INFOTREN.ID - Universitas Padjadjaran (Unpad) melalui Seleksi Masuk Universitas Padjadjaran (SMUP) telah membuka program Beasiswa Guru untuk jenjang pendidikan Magister (S2). Program ini memberikan kesempatan bagi para pendidik di seluruh Indonesia untuk melanjutkan studi mereka.

Pendaftaran untuk program beasiswa khusus guru ini akan ditutup pada tanggal 13 Juli 2026 mendatang. Kesempatan ini terbuka bagi guru dari jenjang Pendidikan Anak Usia Dini (PAUD) hingga pendidikan menengah, baik yang mengajar di sekolah negeri maupun swasta.

Tujuan utama dari Beasiswa Guru Unpad ini adalah untuk meningkatkan akses dan memberikan kesempatan yang lebih memadai bagi para guru untuk menempuh pendidikan di jenjang S2. Hal ini sejalan dengan upaya peningkatan kualitas tenaga pendidik di Indonesia.

Adapun manfaat yang diberikan dalam beasiswa ini meliputi pembebasan atau pengurangan biaya pendidikan selama maksimal tiga semester.
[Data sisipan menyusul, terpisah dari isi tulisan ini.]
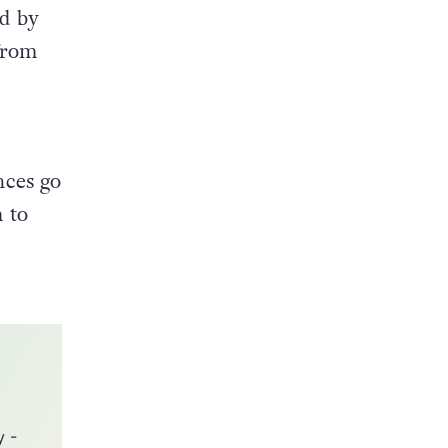
 and
ed by
 from
nces go
 to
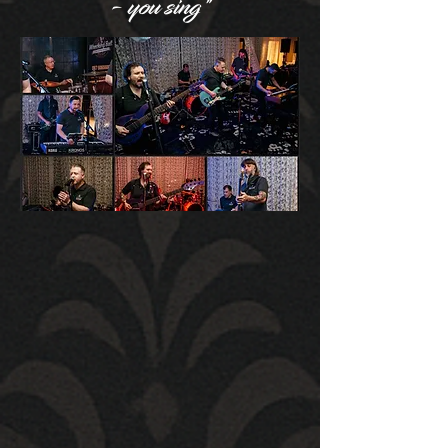
- you sing"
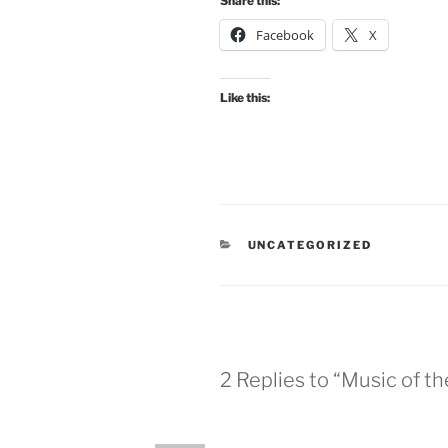
Share this:
Facebook
X
Like this:
CATEGORIES
UNCATEGORIZED
2 Replies to “Music of t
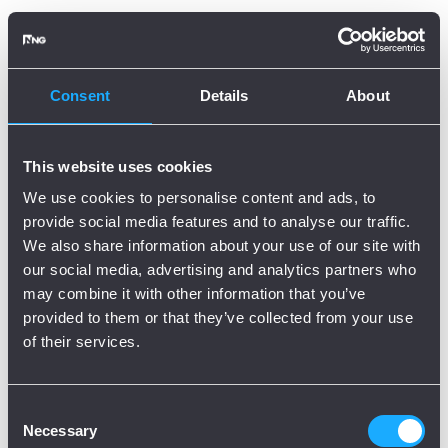
Oops, there is an error!
Try again?
Consent
Details
About
This website uses cookies
We use cookies to personalise content and ads, to
provide social media features and to analyse our traffic.
We also share information about your use of our site with
our social media, advertising and analytics partners who
may combine it with other information that you’ve
provided to them or that they’ve collected from your use
of their services.
Consent
Necessary
Selection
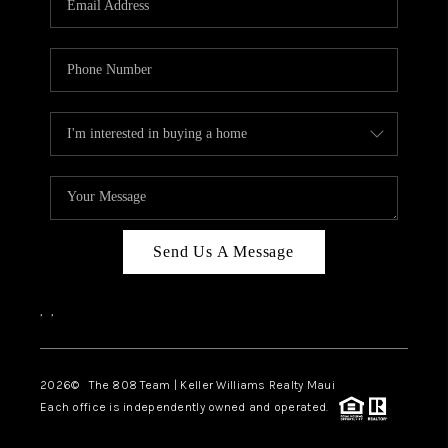
WHO WE ARE
BLOG
CAREERS
ABOUT PLACE
CONNECT
Send Us A Message
,
,
2026
© The 808 Team | Keller Williams Realty Maui
Each office is independently owned and operated.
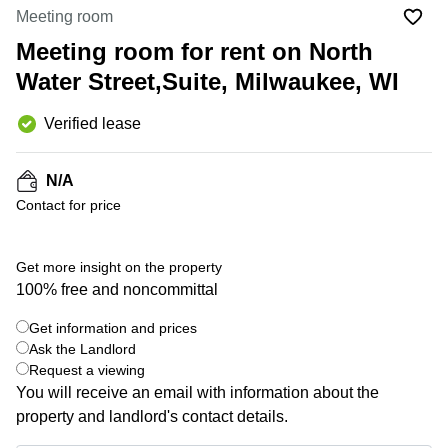
Office
Ottawa,
Centers
Meeting room
Canada
in New
Germany
York
Meeting room for rent on North
Dubai,
City
Netherlands
UAE
Water Street,Suite, Milwaukee, WI
Virtual
Belgium
Sharjah,
Offices
Verified lease
UAE
in
Luxembourg
New
Istanbul,
Jersey
United
Turkey
N/A
Kingdom
Virtual
Contact for price
Riyadh,
Offices
Spain
Saudi
San
Arabia
Diego,
France
Get more insight on the property
CA
100% free and noncommittal
Italy
Commercial
+ 4 photos
Leases
Austria
Get information and prices
Seoul
Ask the Landlord
Switzerland
Request a viewing
Coworkings
Ukraine
You will receive an email with information about the
in New
York City,
property and landlord's contact details.
Frankfurt
NY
Selain itu, beasiswa ini juga mencakup komponen biaya pendaftaran, termasuk biaya PIN, biaya tes, dan asesmen Rekognisi Pembelajaran Lampau (RPL).

Dilansir dari laman SMUP Unpad, calon penerima beasiswa harus memenuhi serangkaian syarat umum dan juga syarat khusus yang ditetapkan oleh universitas. Syarat khusus ini akan bervariasi tergantung pada jenis beasiswa yang dituju oleh pendaftar.

Salah satu jenis beasiswa yang ditawarkan adalah beasiswa penuh, yang mencakup pembiayaan 100 persen dari total biaya penyelenggaraan pendidikan. Terdapat pula skema beasiswa lain yang menawarkan pembiayaan 75 persen dan 50 persen dari biaya penyelenggaraan pendidikan.

"Beasiswa penuh meliputi 100 persen biaya penyelenggaraan pendidikan," sebagaimana disebutkan dalam informasi resmi mengenai program tersebut. Hal ini menunjukkan komitmen Unpad dalam mendukung penuh studi para guru berprestasi.

Untuk dapat mendaftar, pendaftar SMUP Unpad Beasiswa Guru diwajibkan memiliki pengalaman mengajar minimal selama satu tahun. Setelah menyelesaikan tahap finalisasi pendaftaran, peserta harus melengkapi isian wajib berupa portofolio mengajar.

Portofolio mengajar ini akan menjadi salah satu bahan pertimbangan penting dalam proses asesmen RPL yang akan dilakukan. "Perlu dicatat, portofolio di atas akan jadi bahan penilaian pada saat tahap asesmen RPL," demikian dijelaskan dalam panduan pendaftaran.